#### [Exercise brief]
Find the lines of the data below that include "Fried". Report their number only.
☆ ☆ ☆ ☆
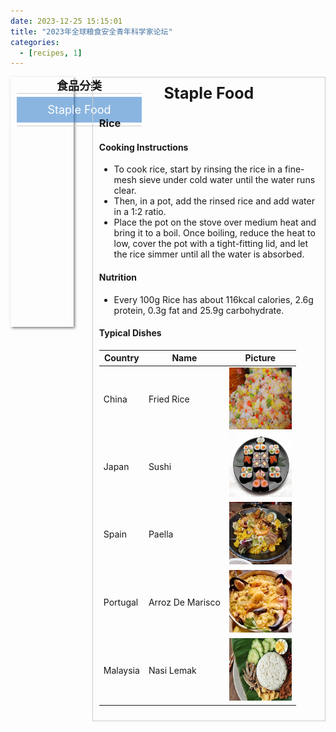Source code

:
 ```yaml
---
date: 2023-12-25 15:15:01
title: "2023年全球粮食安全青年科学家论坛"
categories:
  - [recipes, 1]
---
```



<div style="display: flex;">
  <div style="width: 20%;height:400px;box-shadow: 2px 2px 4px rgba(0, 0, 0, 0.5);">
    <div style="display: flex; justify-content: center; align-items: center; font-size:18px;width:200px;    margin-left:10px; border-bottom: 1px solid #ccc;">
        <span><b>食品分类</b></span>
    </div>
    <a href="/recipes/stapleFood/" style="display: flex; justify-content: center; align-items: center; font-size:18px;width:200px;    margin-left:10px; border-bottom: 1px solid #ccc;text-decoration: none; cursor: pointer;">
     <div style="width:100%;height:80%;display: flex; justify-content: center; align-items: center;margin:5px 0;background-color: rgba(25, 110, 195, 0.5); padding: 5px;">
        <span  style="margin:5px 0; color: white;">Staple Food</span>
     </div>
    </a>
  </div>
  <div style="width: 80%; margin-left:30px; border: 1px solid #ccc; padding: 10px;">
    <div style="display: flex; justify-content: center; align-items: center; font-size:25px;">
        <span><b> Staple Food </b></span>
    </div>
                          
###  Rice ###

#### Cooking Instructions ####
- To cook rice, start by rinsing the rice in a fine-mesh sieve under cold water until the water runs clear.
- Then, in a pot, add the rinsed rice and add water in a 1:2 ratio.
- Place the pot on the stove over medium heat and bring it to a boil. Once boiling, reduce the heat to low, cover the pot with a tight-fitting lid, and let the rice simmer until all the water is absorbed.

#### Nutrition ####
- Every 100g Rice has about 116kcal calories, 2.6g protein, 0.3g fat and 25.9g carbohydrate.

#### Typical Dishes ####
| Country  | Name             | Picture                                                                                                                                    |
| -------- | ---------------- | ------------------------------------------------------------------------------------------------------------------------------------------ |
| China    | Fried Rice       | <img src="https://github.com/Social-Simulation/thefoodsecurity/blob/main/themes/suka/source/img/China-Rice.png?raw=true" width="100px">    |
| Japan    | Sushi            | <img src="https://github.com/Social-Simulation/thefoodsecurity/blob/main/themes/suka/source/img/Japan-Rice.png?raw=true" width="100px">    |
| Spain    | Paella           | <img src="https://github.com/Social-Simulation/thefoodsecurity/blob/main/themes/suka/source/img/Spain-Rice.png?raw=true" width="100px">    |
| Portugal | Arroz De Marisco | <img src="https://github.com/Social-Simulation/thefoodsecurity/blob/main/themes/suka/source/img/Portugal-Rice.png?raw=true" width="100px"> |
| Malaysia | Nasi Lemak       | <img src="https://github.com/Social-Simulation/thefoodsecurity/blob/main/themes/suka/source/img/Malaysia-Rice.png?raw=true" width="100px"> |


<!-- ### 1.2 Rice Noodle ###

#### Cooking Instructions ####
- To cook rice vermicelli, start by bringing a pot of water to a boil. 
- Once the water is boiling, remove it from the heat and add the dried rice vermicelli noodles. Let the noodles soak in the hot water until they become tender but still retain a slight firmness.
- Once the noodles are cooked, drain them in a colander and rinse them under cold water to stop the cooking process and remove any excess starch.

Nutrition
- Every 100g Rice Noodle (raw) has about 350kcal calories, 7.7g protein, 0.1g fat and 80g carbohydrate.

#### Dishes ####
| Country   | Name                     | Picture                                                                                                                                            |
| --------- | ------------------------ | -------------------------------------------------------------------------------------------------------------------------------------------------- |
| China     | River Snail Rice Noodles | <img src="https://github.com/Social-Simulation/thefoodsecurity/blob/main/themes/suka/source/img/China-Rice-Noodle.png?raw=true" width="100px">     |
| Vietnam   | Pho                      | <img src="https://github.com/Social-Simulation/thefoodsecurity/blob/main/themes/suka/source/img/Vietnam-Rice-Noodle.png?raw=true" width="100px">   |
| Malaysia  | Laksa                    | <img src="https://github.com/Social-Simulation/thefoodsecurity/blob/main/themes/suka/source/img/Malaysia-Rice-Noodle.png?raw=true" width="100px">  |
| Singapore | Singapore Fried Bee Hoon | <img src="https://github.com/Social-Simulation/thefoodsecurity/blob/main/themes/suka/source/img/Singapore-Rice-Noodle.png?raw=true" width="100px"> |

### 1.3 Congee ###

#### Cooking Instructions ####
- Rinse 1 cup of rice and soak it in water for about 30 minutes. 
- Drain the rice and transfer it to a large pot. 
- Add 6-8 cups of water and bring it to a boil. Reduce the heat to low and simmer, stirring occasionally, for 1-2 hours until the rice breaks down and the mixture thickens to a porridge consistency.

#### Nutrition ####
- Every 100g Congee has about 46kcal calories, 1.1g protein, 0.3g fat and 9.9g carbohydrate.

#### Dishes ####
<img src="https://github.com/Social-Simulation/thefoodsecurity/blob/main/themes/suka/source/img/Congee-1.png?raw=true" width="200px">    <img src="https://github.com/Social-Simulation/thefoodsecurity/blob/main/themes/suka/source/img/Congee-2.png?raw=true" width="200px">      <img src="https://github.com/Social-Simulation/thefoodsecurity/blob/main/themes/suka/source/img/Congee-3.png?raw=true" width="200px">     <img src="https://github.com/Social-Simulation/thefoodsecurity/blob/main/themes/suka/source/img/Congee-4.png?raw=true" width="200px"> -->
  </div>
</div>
☆ ☆ ☆ ☆
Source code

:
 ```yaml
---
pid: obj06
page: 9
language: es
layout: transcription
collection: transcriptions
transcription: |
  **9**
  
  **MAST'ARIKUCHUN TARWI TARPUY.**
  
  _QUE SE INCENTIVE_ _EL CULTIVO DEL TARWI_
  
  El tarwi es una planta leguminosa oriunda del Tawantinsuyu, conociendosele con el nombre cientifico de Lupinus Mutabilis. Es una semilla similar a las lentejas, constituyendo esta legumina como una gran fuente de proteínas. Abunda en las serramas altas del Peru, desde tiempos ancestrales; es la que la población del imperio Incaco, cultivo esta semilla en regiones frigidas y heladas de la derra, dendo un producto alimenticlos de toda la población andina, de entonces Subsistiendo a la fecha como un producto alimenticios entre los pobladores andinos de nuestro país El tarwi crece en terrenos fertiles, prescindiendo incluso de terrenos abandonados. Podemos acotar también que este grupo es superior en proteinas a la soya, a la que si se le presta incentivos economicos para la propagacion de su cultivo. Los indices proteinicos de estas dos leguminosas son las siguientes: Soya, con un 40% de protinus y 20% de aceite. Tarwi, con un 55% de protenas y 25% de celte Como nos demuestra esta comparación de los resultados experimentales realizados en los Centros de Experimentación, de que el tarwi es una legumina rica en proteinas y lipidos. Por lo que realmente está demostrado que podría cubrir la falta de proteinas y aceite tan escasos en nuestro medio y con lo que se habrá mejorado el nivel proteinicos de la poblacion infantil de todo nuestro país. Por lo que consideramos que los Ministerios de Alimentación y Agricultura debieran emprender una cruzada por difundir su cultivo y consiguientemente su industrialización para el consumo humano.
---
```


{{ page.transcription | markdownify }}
☆ ☆ ☆ ☆
#### [Task solution]
2